The blazing fast way to Yank URIs from text.
go get -u github.com/eskriett/yuri
import "github.com/eskriett/yuri"
func main() {
yuri.YankURIs([]byte("yuri lives at https://github.com/eskriett/yuri"))
// []string{"https://github.com/eskriett/yuri"}
}
go get -u github.com/eskriett/yuri/cmd/yuri
$ echo "I want to extract: http://example.com/" | yuri
http://example.com/
yuri tries to extract URIs of numerous schemes from text as fast as possible. Compared to most similar tools which use regular expressions, yuri uses a DFA built using ragel for performance.
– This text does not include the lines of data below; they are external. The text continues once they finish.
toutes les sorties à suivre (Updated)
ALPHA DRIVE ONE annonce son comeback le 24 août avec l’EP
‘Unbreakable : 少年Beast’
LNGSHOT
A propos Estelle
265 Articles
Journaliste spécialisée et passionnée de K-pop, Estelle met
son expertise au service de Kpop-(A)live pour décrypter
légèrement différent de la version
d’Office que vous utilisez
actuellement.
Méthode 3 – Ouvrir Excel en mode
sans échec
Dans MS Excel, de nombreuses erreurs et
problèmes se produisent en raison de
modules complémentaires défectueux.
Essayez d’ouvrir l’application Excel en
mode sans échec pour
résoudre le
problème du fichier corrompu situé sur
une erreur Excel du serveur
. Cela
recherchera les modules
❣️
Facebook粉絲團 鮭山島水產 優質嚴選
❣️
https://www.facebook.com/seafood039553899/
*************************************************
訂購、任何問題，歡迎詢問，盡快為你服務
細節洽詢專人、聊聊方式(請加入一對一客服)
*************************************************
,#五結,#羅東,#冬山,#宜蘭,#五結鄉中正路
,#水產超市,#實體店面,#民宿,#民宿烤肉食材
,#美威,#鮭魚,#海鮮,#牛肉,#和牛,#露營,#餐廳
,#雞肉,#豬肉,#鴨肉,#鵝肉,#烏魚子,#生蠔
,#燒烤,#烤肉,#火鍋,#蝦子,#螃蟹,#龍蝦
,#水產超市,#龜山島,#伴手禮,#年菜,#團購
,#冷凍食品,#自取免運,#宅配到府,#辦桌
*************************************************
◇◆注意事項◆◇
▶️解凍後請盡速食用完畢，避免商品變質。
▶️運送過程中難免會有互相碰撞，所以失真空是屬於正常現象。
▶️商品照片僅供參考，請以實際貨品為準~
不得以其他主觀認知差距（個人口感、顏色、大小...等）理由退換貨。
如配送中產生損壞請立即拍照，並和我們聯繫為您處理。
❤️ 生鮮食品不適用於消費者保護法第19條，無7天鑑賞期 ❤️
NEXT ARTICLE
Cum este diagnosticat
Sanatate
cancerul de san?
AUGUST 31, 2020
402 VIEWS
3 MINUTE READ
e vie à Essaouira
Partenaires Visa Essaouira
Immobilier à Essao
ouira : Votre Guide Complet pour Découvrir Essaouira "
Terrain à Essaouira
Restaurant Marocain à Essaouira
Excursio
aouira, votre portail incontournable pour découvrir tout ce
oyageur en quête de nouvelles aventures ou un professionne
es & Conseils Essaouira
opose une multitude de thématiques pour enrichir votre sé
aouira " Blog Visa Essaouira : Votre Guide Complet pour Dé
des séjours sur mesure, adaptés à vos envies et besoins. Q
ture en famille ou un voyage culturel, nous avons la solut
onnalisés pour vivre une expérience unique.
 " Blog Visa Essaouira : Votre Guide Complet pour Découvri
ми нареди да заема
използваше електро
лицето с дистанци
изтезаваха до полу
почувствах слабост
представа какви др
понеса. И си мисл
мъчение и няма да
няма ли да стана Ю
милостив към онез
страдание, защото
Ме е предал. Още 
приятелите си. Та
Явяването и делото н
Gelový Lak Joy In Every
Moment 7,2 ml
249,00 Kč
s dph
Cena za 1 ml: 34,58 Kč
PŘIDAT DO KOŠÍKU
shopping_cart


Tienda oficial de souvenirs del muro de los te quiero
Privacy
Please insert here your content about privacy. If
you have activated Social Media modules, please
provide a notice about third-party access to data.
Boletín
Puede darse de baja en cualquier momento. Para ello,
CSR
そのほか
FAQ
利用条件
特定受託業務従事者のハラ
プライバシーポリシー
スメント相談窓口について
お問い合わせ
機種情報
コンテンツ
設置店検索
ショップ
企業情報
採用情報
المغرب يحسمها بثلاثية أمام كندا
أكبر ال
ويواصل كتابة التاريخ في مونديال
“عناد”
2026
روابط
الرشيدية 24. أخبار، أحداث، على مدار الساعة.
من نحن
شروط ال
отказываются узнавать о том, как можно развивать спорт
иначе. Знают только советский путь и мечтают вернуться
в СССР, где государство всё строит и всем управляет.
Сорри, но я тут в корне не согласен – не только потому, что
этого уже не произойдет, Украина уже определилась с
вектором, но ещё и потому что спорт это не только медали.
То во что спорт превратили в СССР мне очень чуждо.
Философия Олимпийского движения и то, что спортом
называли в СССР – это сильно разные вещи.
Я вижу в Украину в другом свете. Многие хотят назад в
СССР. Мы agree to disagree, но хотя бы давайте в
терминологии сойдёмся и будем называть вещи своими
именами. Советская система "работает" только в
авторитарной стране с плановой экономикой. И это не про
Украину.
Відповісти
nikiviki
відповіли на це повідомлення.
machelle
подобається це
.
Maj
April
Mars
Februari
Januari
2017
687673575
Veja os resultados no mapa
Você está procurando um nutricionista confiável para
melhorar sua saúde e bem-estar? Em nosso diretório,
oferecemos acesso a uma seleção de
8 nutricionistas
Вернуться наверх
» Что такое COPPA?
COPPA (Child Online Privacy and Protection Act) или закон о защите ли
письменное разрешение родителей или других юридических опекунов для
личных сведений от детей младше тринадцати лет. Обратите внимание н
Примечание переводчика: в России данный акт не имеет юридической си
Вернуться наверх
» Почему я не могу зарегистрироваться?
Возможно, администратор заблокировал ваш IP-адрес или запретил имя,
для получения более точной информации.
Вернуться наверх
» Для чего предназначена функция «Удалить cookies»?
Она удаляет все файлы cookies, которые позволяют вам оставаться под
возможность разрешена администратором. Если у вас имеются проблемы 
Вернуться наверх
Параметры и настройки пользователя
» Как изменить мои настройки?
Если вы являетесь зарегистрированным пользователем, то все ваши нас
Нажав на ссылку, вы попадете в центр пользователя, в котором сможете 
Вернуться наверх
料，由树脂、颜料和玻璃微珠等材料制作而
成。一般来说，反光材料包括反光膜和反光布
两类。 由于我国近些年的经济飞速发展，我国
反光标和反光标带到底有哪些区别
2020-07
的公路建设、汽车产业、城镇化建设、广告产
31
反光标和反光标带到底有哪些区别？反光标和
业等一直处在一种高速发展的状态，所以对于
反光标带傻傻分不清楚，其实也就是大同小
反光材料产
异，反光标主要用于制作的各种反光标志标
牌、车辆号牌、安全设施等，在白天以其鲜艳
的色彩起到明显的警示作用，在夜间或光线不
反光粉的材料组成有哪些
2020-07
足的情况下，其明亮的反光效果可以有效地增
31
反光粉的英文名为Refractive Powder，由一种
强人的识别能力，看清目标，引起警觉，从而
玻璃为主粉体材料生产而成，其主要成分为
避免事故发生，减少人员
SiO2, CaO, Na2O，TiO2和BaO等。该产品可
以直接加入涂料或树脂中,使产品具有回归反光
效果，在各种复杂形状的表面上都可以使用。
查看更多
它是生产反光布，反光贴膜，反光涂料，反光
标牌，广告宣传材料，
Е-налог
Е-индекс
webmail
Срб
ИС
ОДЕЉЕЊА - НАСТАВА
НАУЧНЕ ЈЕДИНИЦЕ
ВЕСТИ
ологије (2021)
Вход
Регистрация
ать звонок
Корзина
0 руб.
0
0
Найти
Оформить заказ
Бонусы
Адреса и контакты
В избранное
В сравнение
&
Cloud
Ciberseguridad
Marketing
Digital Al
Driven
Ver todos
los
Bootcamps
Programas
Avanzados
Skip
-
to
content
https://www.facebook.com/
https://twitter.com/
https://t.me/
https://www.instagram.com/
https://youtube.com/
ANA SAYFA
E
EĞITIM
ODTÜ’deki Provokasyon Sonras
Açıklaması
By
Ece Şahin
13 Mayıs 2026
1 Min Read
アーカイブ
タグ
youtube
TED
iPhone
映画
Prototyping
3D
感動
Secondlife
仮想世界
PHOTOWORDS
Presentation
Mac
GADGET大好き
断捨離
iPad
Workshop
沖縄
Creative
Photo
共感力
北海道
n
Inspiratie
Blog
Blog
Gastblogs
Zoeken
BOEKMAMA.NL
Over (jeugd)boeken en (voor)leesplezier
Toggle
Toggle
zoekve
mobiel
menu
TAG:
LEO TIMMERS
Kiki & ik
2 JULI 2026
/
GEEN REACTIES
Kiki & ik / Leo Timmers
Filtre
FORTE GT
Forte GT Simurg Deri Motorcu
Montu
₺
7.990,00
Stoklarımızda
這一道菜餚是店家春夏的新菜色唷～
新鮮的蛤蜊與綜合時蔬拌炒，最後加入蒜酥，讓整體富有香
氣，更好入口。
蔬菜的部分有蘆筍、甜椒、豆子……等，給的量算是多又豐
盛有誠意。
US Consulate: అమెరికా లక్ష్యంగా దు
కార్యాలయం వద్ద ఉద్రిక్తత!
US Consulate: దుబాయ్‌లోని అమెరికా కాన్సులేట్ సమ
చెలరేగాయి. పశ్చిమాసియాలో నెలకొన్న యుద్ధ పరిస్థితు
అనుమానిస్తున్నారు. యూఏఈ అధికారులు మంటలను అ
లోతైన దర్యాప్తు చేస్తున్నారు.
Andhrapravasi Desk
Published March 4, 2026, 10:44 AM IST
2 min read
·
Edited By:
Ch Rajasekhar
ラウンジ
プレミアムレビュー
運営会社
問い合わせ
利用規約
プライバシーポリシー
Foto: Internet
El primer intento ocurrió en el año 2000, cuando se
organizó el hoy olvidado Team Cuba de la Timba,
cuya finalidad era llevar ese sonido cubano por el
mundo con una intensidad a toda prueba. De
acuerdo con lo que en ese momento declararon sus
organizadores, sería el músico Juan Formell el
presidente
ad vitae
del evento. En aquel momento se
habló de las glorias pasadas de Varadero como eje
The schemes yuri is currently able to extract are:
ftp
http
https
hxxp
hxxps
mailto
While the tool works well in many cases, it may sometimes return URIs which are not fully compliant with their corresponding RFC (yuri is loosely based on the ABNF provided by RFC3987). If full RFC complicance is a requirement for a given scheme, a post-pass URI validation phase is advisable.
Please note that I developed yuri to solve a specific problem and am aware there may be problems. If you notice yuri fails to extract a URI or want to submit improvements (e.g. support for an additional scheme), please submit a pull request which includes tests for your changes.